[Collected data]
-------

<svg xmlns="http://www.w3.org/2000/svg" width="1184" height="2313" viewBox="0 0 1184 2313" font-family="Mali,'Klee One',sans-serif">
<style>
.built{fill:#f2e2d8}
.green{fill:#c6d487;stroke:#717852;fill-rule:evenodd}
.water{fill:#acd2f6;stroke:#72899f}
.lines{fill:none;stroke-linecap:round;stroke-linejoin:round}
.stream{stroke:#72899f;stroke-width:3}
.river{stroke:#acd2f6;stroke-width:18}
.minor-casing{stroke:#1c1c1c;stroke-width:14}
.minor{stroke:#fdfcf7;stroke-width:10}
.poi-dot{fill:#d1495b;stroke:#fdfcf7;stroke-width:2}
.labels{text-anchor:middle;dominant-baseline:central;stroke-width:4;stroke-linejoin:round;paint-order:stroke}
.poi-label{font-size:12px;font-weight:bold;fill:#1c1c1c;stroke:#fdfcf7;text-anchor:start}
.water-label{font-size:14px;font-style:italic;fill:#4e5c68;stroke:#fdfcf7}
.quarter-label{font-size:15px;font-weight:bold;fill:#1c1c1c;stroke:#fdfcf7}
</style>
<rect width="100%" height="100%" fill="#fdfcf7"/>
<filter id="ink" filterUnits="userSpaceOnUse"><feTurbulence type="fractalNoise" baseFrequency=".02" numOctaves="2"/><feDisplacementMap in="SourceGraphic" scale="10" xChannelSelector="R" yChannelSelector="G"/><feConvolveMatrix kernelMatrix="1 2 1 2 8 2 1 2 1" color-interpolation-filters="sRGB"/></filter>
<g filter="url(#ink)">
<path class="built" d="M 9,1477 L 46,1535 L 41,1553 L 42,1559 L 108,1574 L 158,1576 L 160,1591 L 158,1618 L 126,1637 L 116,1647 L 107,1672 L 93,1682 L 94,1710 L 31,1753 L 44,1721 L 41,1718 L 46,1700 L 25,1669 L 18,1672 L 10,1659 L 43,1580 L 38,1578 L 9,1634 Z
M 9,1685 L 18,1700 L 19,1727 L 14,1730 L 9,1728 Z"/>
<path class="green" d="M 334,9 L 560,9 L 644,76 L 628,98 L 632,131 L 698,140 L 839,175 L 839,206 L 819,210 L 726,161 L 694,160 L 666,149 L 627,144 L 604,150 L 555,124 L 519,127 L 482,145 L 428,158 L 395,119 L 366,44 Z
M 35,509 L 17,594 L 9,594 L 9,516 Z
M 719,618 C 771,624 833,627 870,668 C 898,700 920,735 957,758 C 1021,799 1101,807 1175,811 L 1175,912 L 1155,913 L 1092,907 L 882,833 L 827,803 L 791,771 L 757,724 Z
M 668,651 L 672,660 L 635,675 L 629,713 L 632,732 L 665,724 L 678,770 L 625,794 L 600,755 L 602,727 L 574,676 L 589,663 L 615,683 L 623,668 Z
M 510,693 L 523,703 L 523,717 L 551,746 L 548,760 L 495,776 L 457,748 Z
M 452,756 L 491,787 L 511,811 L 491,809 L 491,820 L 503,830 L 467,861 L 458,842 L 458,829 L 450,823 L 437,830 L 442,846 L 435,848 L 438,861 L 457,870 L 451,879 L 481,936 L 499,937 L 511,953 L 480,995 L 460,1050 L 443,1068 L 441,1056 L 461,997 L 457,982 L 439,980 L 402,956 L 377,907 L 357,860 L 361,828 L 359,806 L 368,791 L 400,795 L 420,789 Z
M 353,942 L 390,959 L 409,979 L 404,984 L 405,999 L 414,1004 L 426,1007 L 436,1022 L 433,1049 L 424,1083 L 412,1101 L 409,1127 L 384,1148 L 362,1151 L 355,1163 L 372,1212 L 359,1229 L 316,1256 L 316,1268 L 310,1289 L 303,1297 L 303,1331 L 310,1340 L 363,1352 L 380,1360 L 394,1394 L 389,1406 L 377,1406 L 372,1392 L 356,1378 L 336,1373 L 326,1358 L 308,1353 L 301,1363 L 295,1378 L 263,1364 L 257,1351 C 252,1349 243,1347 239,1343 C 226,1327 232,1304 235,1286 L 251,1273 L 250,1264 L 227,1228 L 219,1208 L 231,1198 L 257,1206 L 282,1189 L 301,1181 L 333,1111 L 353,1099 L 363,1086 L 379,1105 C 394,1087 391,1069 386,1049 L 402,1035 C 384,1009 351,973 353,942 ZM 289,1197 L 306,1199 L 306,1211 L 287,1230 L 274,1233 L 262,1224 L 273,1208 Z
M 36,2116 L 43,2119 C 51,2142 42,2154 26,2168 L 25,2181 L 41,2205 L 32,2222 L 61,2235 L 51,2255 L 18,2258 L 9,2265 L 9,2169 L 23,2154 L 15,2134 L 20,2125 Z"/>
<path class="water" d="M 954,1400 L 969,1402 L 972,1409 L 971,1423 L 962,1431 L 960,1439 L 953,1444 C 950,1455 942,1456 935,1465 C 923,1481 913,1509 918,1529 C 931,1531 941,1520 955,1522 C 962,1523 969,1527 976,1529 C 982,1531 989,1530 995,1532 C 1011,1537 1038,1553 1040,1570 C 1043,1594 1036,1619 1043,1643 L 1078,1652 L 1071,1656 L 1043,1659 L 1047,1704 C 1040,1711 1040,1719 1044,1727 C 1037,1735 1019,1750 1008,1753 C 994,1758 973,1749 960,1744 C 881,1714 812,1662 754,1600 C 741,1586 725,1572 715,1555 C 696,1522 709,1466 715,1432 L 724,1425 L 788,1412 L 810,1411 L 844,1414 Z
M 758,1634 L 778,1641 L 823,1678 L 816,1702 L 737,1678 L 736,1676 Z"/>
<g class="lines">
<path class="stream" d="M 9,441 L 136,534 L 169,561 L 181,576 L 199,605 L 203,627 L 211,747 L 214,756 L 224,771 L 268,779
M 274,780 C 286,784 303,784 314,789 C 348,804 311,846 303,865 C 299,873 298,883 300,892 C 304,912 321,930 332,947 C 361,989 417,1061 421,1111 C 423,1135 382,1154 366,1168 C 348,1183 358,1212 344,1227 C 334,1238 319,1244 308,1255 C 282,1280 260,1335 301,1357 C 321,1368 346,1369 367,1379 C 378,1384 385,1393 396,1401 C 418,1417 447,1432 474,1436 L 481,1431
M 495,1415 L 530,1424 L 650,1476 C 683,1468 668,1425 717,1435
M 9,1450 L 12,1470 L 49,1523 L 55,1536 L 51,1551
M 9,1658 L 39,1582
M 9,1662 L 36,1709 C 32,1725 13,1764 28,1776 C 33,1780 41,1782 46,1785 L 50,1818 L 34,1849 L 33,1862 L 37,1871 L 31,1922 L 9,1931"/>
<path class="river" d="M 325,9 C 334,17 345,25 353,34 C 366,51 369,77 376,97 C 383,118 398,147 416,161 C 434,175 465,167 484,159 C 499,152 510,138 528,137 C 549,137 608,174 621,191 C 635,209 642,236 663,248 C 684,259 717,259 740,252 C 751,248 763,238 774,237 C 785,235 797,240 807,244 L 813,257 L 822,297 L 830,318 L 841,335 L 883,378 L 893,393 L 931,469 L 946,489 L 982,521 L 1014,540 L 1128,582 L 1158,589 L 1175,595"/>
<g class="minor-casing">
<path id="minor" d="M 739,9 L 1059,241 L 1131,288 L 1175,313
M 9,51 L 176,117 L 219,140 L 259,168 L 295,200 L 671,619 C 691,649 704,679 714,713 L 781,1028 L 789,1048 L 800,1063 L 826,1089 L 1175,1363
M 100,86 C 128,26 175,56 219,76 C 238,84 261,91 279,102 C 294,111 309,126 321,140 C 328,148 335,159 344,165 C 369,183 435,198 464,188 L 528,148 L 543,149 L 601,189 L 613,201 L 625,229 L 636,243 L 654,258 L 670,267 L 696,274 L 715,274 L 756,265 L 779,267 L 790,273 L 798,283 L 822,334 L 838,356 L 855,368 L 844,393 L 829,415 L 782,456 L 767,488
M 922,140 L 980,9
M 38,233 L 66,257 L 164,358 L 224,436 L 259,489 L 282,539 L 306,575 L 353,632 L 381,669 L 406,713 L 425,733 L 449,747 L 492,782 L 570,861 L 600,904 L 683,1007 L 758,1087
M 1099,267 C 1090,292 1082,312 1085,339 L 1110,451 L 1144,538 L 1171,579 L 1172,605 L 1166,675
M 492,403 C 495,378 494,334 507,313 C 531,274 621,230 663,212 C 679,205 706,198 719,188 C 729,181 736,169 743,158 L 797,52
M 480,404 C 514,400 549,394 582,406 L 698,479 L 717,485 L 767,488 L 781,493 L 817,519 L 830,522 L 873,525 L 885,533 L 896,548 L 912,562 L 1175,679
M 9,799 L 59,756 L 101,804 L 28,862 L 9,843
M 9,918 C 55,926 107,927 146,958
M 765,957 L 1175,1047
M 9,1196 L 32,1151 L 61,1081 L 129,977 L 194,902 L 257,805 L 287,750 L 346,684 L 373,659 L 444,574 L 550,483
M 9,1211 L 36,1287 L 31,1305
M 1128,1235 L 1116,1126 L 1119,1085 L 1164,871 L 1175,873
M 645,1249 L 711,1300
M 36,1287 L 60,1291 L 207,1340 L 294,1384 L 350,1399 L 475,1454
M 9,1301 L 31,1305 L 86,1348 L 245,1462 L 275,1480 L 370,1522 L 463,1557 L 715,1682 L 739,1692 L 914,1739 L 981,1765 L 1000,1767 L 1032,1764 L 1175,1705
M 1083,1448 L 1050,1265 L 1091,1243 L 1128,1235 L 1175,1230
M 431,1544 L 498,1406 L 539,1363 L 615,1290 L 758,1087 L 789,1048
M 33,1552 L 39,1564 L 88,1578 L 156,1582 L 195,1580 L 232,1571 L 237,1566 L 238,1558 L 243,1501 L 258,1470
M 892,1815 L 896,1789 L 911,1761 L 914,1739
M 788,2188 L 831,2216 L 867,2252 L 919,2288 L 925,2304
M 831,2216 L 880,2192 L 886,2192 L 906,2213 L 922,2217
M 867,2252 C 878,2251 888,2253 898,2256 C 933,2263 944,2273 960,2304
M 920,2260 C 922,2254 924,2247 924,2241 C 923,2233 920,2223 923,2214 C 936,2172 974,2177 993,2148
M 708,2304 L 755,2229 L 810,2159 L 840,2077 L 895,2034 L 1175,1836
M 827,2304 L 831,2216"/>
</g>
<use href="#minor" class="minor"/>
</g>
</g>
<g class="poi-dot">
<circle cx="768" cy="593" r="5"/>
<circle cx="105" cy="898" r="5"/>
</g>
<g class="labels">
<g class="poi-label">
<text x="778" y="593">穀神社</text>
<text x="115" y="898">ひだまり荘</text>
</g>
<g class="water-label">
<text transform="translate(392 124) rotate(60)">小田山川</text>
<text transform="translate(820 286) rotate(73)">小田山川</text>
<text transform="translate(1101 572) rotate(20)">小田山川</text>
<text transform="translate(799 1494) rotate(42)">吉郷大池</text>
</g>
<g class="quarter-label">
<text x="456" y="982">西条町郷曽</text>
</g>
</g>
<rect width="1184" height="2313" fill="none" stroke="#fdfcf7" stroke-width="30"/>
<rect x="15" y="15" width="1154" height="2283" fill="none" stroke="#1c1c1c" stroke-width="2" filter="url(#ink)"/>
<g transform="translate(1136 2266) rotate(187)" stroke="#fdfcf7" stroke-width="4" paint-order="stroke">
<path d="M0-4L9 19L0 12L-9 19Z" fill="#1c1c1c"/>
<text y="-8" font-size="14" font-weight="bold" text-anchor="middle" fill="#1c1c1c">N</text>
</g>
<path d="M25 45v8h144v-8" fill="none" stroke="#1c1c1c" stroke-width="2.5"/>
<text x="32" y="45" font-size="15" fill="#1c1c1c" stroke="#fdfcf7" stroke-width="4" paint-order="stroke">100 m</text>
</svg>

-------

» **YOUR GOAL**: Wherever the string "round" appears in the records, copy the whole line.

» **EXERCISE RESULT**:
.lines{fill:none;stroke-linecap:round;stroke-linejoin:round}
.labels{text-anchor:middle;dominant-baseline:central;stroke-width:4;stroke-linejoin:round;paint-order:stroke}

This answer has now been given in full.